Work order ▸ Restate, word for word, each entry that follows, but skip its pictures.

Exercise materials ▸
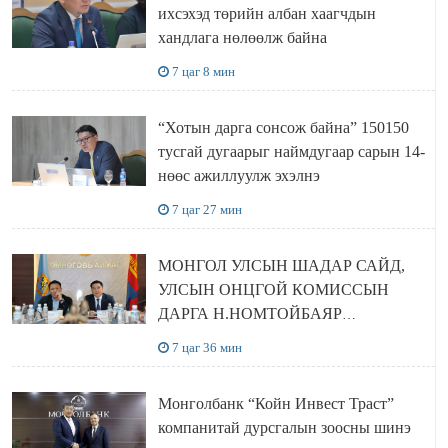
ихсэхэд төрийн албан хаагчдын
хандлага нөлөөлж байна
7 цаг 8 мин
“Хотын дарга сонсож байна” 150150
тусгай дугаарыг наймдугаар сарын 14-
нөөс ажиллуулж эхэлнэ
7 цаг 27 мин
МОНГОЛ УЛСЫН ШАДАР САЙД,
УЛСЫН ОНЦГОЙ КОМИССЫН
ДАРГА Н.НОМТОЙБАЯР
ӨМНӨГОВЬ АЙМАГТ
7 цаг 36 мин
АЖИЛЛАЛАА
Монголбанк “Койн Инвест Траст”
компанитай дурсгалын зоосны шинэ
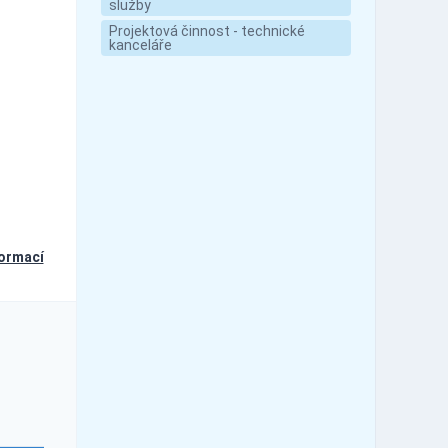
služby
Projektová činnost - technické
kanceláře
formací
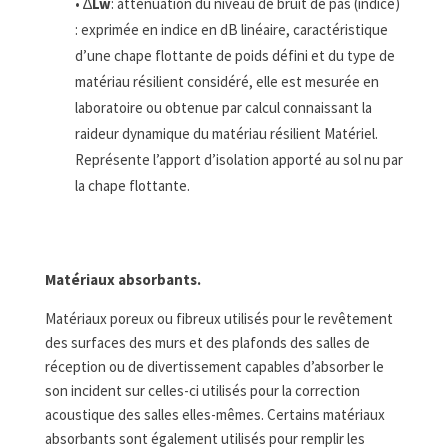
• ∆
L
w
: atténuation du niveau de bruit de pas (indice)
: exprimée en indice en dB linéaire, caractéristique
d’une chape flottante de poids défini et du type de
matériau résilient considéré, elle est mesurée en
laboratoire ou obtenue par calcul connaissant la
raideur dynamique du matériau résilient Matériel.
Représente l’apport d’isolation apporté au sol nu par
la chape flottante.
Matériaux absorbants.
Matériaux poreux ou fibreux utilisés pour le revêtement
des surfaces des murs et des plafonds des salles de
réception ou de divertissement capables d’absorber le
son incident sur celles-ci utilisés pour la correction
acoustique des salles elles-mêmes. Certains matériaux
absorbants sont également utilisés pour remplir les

Result of the exercise ▸
ихсэхэд төрийн албан хаагчдын
хандлага нөлөөлж байна
7 цаг 8 мин
“Хотын дарга сонсож байна” 150150
тусгай дугаарыг наймдугаар сарын 14-
нөөс ажиллуулж эхэлнэ
7 цаг 27 мин
МОНГОЛ УЛСЫН ШАДАР САЙД,
УЛСЫН ОНЦГОЙ КОМИССЫН
ДАРГА Н.НОМТОЙБАЯР
ӨМНӨГОВЬ АЙМАГТ
7 цаг 36 мин
АЖИЛЛАЛАА
Монголбанк “Койн Инвест Траст”
компанитай дурсгалын зоосны шинэ
služby
Projektová činnost - technické
kanceláře
formací
• ∆
L
w
: atténuation du niveau de bruit de pas (indice)
: exprimée en indice en dB linéaire, caractéristique
d’une chape flottante de poids défini et du type de
matériau résilient considéré, elle est mesurée en
laboratoire ou obtenue par calcul connaissant la
raideur dynamique du matériau résilient Matériel.
Représente l’apport d’isolation apporté au sol nu par
la chape flottante.
Matériaux absorbants.
Matériaux poreux ou fibreux utilisés pour le revêtement
des surfaces des murs et des plafonds des salles de
réception ou de divertissement capables d’absorber le
son incident sur celles-ci utilisés pour la correction
acoustique des salles elles-mêmes. Certains matériaux
absorbants sont également utilisés pour remplir les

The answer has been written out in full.